Data extracts:
******************************

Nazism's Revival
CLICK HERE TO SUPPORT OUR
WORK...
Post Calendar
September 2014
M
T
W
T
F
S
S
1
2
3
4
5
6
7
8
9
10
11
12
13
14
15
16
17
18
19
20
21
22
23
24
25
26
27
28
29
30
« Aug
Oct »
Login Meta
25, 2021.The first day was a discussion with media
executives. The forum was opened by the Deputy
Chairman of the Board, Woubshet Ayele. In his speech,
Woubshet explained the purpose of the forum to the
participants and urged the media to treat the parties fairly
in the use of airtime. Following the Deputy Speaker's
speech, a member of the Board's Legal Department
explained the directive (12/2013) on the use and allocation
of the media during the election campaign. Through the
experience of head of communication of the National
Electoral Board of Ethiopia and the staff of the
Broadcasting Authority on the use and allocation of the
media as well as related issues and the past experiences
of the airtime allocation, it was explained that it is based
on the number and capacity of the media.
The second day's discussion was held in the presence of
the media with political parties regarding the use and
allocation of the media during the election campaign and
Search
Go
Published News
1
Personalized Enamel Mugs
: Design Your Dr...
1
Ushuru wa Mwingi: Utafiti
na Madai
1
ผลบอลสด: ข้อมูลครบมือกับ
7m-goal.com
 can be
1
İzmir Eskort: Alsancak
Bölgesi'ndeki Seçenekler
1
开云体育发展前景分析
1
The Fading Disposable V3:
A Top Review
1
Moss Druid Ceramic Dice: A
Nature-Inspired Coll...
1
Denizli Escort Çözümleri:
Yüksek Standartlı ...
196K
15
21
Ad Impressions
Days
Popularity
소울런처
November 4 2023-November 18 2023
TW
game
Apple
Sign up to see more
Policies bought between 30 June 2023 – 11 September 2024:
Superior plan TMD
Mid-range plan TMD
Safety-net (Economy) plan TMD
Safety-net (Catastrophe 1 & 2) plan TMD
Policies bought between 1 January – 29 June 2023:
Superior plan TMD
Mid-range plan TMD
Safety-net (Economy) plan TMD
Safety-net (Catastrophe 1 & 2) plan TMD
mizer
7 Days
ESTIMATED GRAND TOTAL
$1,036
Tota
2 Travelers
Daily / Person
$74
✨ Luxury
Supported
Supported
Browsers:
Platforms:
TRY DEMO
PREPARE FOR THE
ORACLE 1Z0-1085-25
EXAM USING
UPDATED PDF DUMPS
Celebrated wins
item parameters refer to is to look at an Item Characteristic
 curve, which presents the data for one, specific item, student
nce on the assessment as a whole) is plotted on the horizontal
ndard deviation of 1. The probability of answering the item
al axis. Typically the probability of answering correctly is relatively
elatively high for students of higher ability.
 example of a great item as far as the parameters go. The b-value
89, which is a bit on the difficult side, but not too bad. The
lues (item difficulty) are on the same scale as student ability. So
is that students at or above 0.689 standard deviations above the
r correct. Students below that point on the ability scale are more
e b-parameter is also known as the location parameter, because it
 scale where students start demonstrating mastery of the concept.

******************************

Task details: Copy every line of the records above without changing anything.

Exercise solution:
Nazism's Revival
CLICK HERE TO SUPPORT OUR
WORK...
Post Calendar
September 2014
M
T
W
T
F
S
S
1
2
3
4
5
6
7
8
9
10
11
12
13
14
15
16
17
18
19
20
21
22
23
24
25
26
27
28
29
30
« Aug
Oct »
Login Meta
25, 2021.The first day was a discussion with media
executives. The forum was opened by the Deputy
Chairman of the Board, Woubshet Ayele. In his speech,
Woubshet explained the purpose of the forum to the
participants and urged the media to treat the parties fairly
in the use of airtime. Following the Deputy Speaker's
speech, a member of the Board's Legal Department
explained the directive (12/2013) on the use and allocation
of the media during the election campaign. Through the
experience of head of communication of the National
Electoral Board of Ethiopia and the staff of the
Broadcasting Authority on the use and allocation of the
media as well as related issues and the past experiences
of the airtime allocation, it was explained that it is based
on the number and capacity of the media.
The second day's discussion was held in the presence of
the media with political parties regarding the use and
allocation of the media during the election campaign and
Search
Go
Published News
1
Personalized Enamel Mugs
: Design Your Dr...
1
Ushuru wa Mwingi: Utafiti
na Madai
1
ผลบอลสด: ข้อมูลครบมือกับ
7m-goal.com
 can be
1
İzmir Eskort: Alsancak
Bölgesi'ndeki Seçenekler
1
开云体育发展前景分析
1
The Fading Disposable V3:
A Top Review
1
Moss Druid Ceramic Dice: A
Nature-Inspired Coll...
1
Denizli Escort Çözümleri:
Yüksek Standartlı ...
196K
15
21
Ad Impressions
Days
Popularity
소울런처
November 4 2023-November 18 2023
TW
game
Apple
Sign up to see more
Policies bought between 30 June 2023 – 11 September 2024:
Superior plan TMD
Mid-range plan TMD
Safety-net (Economy) plan TMD
Safety-net (Catastrophe 1 & 2) plan TMD
Policies bought between 1 January – 29 June 2023:
Superior plan TMD
Mid-range plan TMD
Safety-net (Economy) plan TMD
Safety-net (Catastrophe 1 & 2) plan TMD
mizer
7 Days
ESTIMATED GRAND TOTAL
$1,036
Tota
2 Travelers
Daily / Person
$74
✨ Luxury
Supported
Supported
Browsers:
Platforms:
TRY DEMO
PREPARE FOR THE
ORACLE 1Z0-1085-25
EXAM USING
UPDATED PDF DUMPS
Celebrated wins
item parameters refer to is to look at an Item Characteristic
 curve, which presents the data for one, specific item, student
nce on the assessment as a whole) is plotted on the horizontal
ndard deviation of 1. The probability of answering the item
al axis. Typically the probability of answering correctly is relatively
elatively high for students of higher ability.
 example of a great item as far as the parameters go. The b-value
89, which is a bit on the difficult side, but not too bad. The
lues (item difficulty) are on the same scale as student ability. So
is that students at or above 0.689 standard deviations above the
r correct. Students below that point on the ability scale are more
e b-parameter is also known as the location parameter, because it
 scale where students start demonstrating mastery of the concept.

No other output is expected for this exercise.